To understand why either method can be more or less suitable for a problem, let's consider how they work:
Bootstrap
Sample $B$ times with replacement from your original sample. Calculate the statistic of interest on each bootstrap sample and estimate the standard deviation of the statistic across bootstrap samples as an approximation for the standard error of the test statistic. Typically, $B = 1,000$ or even $10,000$. (In their new book however, Efron and Hastie argue that for standard errors, as little as $B = 200$ should suffice.)$^{[1]}$
Jackknife
The simplest jackknife uses a resampling scheme where you leave out $1$ observation at a time and end up with $n$ subsamples, each of size $n - 1$. Then you proceed the same way you would with bootstrapping: Calculate the statistic of interest on each subsample and use these to obtain an approximation of the standard error.$^\dagger$ Typically this only requires $n$ subsamples, although the delete-$d$ version of the jackknife can grow rather large.
The Difference for Complex Designs
Here's the crux: Sampling with replacement from your original sample (i.e. bootstrap) leaves out an average of $e^{-1} \cdot 100\% \approx 36.7\%$ of your original sample and introduces exact duplicates in the subsamples. In contrast, the jackknife approach only 'costs' you $1$ observation that is left out in each subsample.$\ddagger$
In complex cases like estimating variance components in nested mixed effects models, surely leaving out a single observation at a time leads to problems less frequently than taking random samples with replacement.
- Large imbalances can occur due to leaving out over a third of your (presumably balanced) design;
- Random effect categories with just a single observation are more likely to occur;
- Random effect categories with just one unique, repeated observation can occur.
Overall this means that certain variance components may not be possible to estimate at all and convergence problems are almost certain to occur in at least some of your bootstrap samples.

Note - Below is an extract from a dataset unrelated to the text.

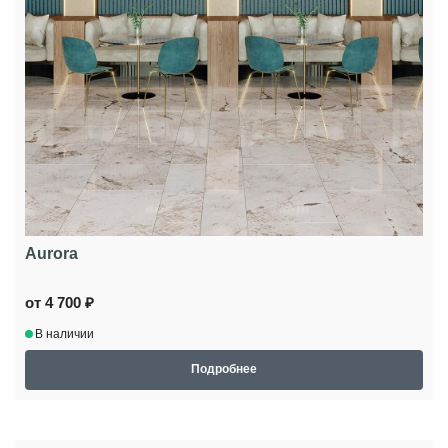
Aurora
от 4 700 ₽
В наличии
Подробнее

Efron and Hastie$^{[1]}$ call this behavior of the bootstrap "shaking the data more violently", and while it can indeed be problematic for complex hierarchical designs, it is not without advantages either: The jackknife standard error is known to be positively biased, especially when the function of interest is not smooth. Bootstrapping on the other hand, does not depend on local derivatives and works just fine, even when the function is not smooth.
$\dagger$: The jackknife standard error is given by: $\sqrt{\frac{n - 1}{n} \bigg(\hat{\theta}_i - \bar{\hat{\theta}} \bigg)^2}$
$\ddagger$: Leave-$d$-out would of course cost you more, but still probably less than the bootstrap, lest you end up with subsamples of a rather different sample size than the original sample.
$[1]$: Efron, Bradley, and Trevor Hastie. Computer age statistical inference: algorithms, evidence, and data science. New York, NY: Cambridge University Press, 2016. Print.